Now, with more than $18 million in public funding, they're in need of more available and accessible space.

“We have a chance to literally put hundreds of people in units who are on the street,” said Jack Hardin, the chairman of Gateway.

But Gateway’s President, Raphael Holloway, said there is still a major obstacle.

“We really need the apartment community to work with us to accept these types of programs on their properties," Holloway explained. "We are experiencing a lot of bias. There are companies that do not want to lease to people who are formerly homeless."

But Hardin said, given the obstacles, they’ve come up with a strategy.

“We are reaching out to a larger network of landlords and using our existing relationships and seeking to expand those," he elaborated. "We are also using a strategy called rapid re-housing, where we put people in apartments and subsidize the rent, and then over time, we will move them from the rapid re-housing units."

An important key to getting the unsheltered off the streets and into accessible housing is an intensive effort to make personal contact with the unsheltered homeless and conduct one-on-one evaluations.

The latest approach is coming from MARTA, in a program called “MARTA HOPE,” which launched in August.

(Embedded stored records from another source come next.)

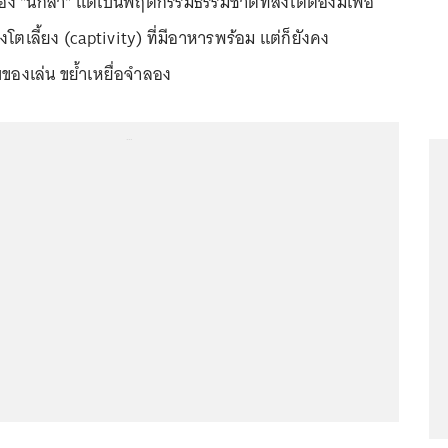
อง "นักล่า" แต่เป็นพฤติกรรมธรรมชาติที่สิงโตต้องมีเพื่อ
โตเลี้ยง (captivity) ที่มีอาหารพร้อม แต่ก็ยังคง
บของเล่น ขย้ำเหยื่อจำลอง
...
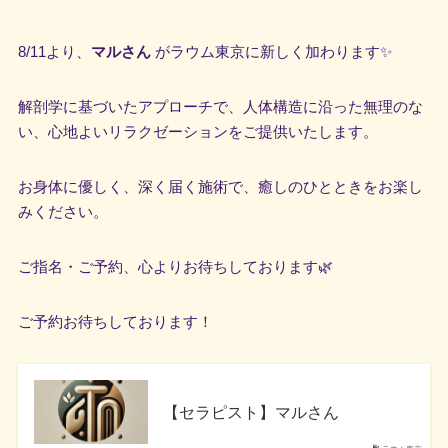
8/11より、
マルさん
がラウム東京に新しく加わります✨
解剖学に基づいたアプローチで、人体構造に沿った無理のな
い、心地よいリラクゼーションをご提供いたします。
お身体に優しく、深く届く施術で、癒しのひとときをお楽し
みください。
ご指名・ご予約、心よりお待ちしております🌿
ご予約お待ちしております！
【セラピスト】マルさん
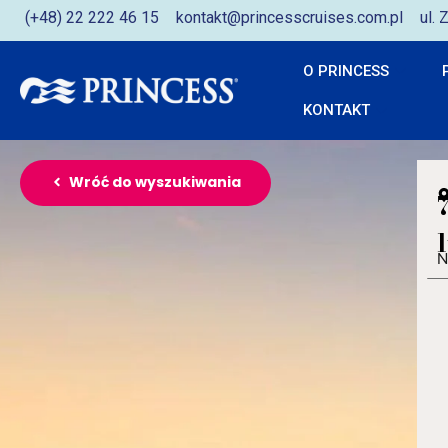
(+48) 22 222 46 15
kontakt@princesscruises.com.pl
ul.
O PRINCESS
KONTAKT
Wróć do wyszukiwania
N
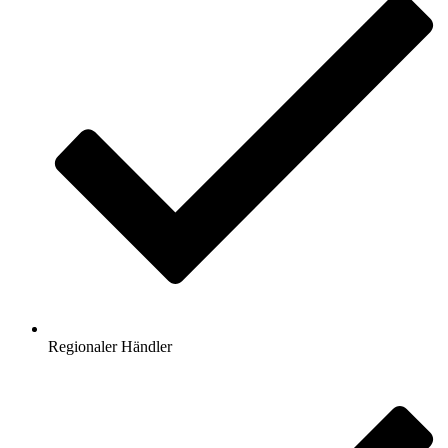
Regionaler Händler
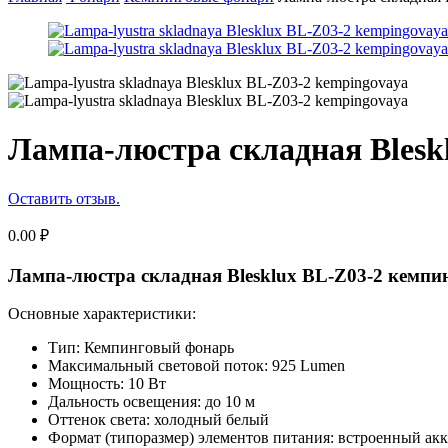
Лампа-люстра складная Blesk
Оставить отзыв.
0.00
₽
Лампа-люстра складная Blesklux BL-Z03-2 кемпи
Основные характеристики:
Тип: Кемпинговый фонарь
Максимальный световой поток: 925 Lumen
Мощность: 10 Вт
Дальность освещения: до 10 м
Оттенок света: холодный белый
Формат (типоразмер) элементов питания: встроенный ак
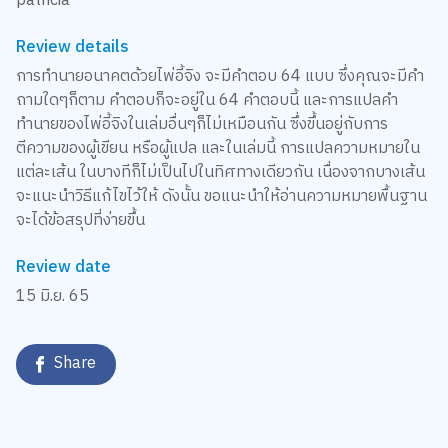
patricia
Review details
การทำนายอนาคตด้วยไพ่อี้จิง จะมีคำตอบ 64 แบบ ซึ่งคุณจะมีคำ
ถามใดๆก็ตาม คำตอบก็จะอยู่ใน 64 คำตอบนี้ และการแปลคำ
ทำนายของไพ่อี้จิงในเล่มอื่นๆก็ไม่เหมือนกัน ซึ่งขึ้นอยู่กับการ
ตีความของผู้เขียน หรือผู้แปล และในเล่มนี้ การแปลความหมายใน
แต่ละเส้น ในบางทีก็ไม่เป็นไปในทิศทางเดียวกัน เนื่องจากบางเส้น
จะแนะนำวิธีแก้ไขไว้ให้ ดังนั้น ขอแนะนำให้อ่านความหมายพื้นฐาน
จะได้ข้อสรุปที่ง่ายขึ้น
Review date
15 มิ.ย. 65
Share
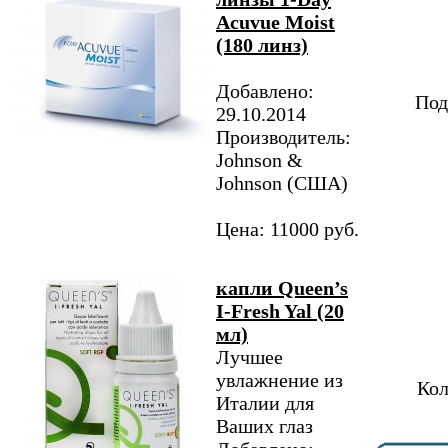
Acuvue Moist
(180 линз)
Добавлено:
Под
29.10.2014
Производитель:
Johnson &
Johnson (США)
Цена: 11000 руб.
капли Queen’s
I-Fresh Yal (20
мл)
Лучшее
увлажнение из
Кол
Италии для
Ваших глаз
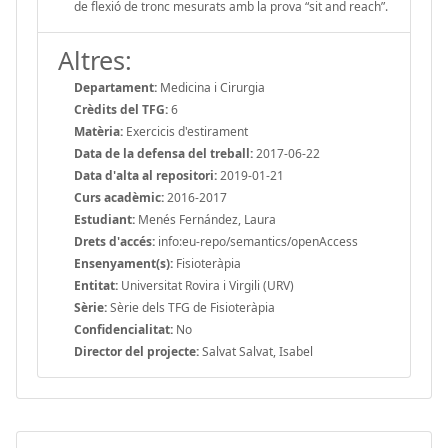
de flexió de tronc mesurats amb la prova “sit and reach”.
Altres:
Departament:
Medicina i Cirurgia
Crèdits del TFG:
6
Matèria:
Exercicis d'estirament
Data de la defensa del treball:
2017-06-22
Data d'alta al repositori:
2019-01-21
Curs acadèmic:
2016-2017
Estudiant:
Menés Fernández, Laura
Drets d'accés:
info:eu-repo/semantics/openAccess
Ensenyament(s):
Fisioteràpia
Entitat:
Universitat Rovira i Virgili (URV)
Sèrie:
Sèrie dels TFG de Fisioteràpia
Confidencialitat:
No
Director del projecte:
Salvat Salvat, Isabel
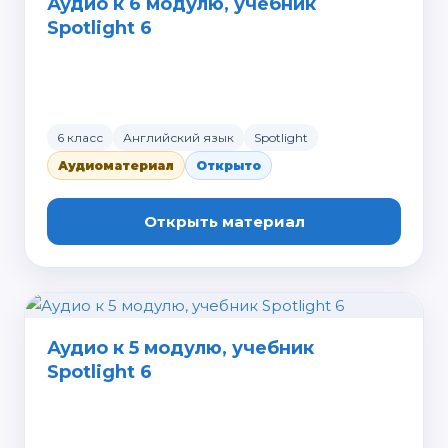
Аудио к 6 модулю, учебник
Spotlight 6
6 класс
Английский язык
Spotlight
Аудиоматериал
Открыто
Открыть материал
Аудио к 5 модулю, учебник
Spotlight 6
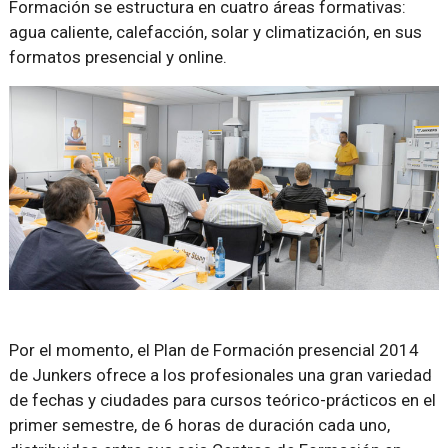
Formación se estructura en cuatro áreas formativas:
agua caliente, calefacción, solar y climatización, en sus
formatos presencial y online.
Por el momento, el Plan de Formación presencial 2014
de Junkers ofrece a los profesionales una gran variedad
de fechas y ciudades para cursos teórico-prácticos en el
primer semestre, de 6 horas de duración cada uno,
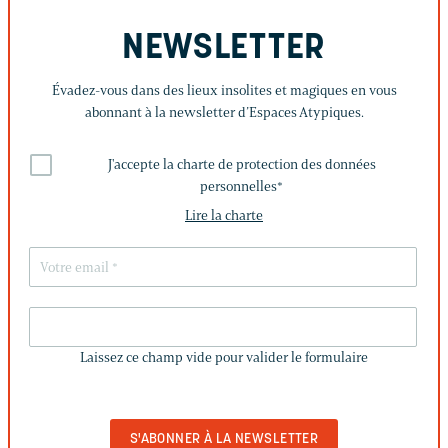
NEWSLETTER
Évadez-vous dans des lieux insolites et magiques en vous
abonnant à la newsletter d’Espaces Atypiques.
J'accepte la charte de protection des données
personnelles
*
Lire la charte
LAISSEZ
CE
Laissez ce champ vide pour valider le formulaire
CHAMP
VIDE
POUR
VALIDER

The Chief of MARTA Customer Experience, Rhonda Allen, told 11Alive since the program started, more than 50 homeless have been helped along MARTA train and bus routes.

The process starts with MARTA and HOPE ATLANTA teams meeting up with homeless along all of MARTA'S lines.

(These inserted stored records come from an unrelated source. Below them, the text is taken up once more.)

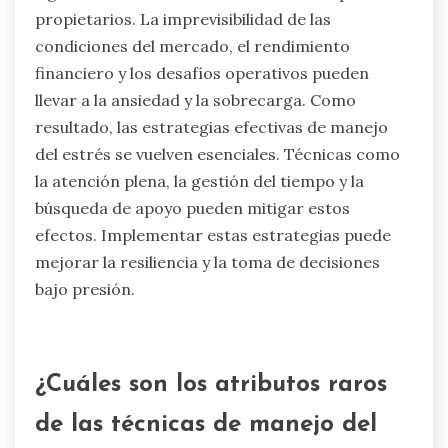
propietarios. La imprevisibilidad de las
condiciones del mercado, el rendimiento
financiero y los desafíos operativos pueden
llevar a la ansiedad y la sobrecarga. Como
resultado, las estrategias efectivas de manejo
del estrés se vuelven esenciales. Técnicas como
la atención plena, la gestión del tiempo y la
búsqueda de apoyo pueden mitigar estos
efectos. Implementar estas estrategias puede
mejorar la resiliencia y la toma de decisiones
bajo presión.
¿Cuáles son los atributos raros
de las técnicas de manejo del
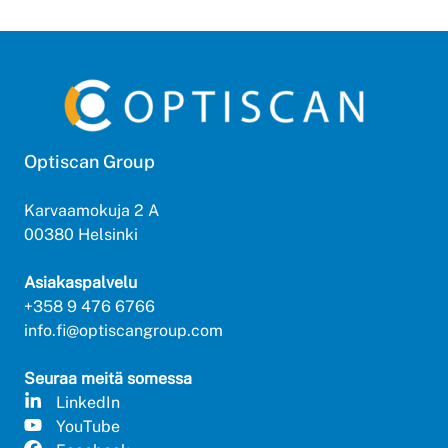
Optiscan Group
Karvaamokuja 2 A
00380 Helsinki
Asiakaspalvelu
+358 9 476 6766
info.fi@optiscangroup.com
Seuraa meitä somessa
LinkedIn
YouTube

“We find that people would seek refuge on a MARTA train or MARTA bus or MARTA bench at a bus stop because they feel they can blend in or perhaps they may have no other place to go," Allen explained. "Sometimes it takes multiple engagements to build trust with individuals and let them know there are resources available to them, as the intention is to connect them with other social services or temporary or permanent housing."

Combined with MARTA’s initiative are aggressive efforts on downtown streets to engage and re-engage the services the homeless vitally need, and many had, before the pandemic.

Leading that effort is Tammy Hughes of Central Atlanta Progress.

“We have a number of cellphones that we allow access, and allow our homeless citizens to connect with their case managers, and we have tablets that let them do virtual telemedicine meetups and appointments,” Hughes explained.

She said, so far, the effort has been met with success.

And, as the round-the-clock counseling continues on the ground - and on MARTA, and with significant added federal and private funding - the gold ring remains acquiring accessible and available housing.

The immediate goal, Hardin said, is to have 800 unsheltered homeless off the downtown Atlanta streets and in housing by December, and an added 1,200 Atlanta homeless in apartments by the end of next year—a goal he sees as realistic and attainable.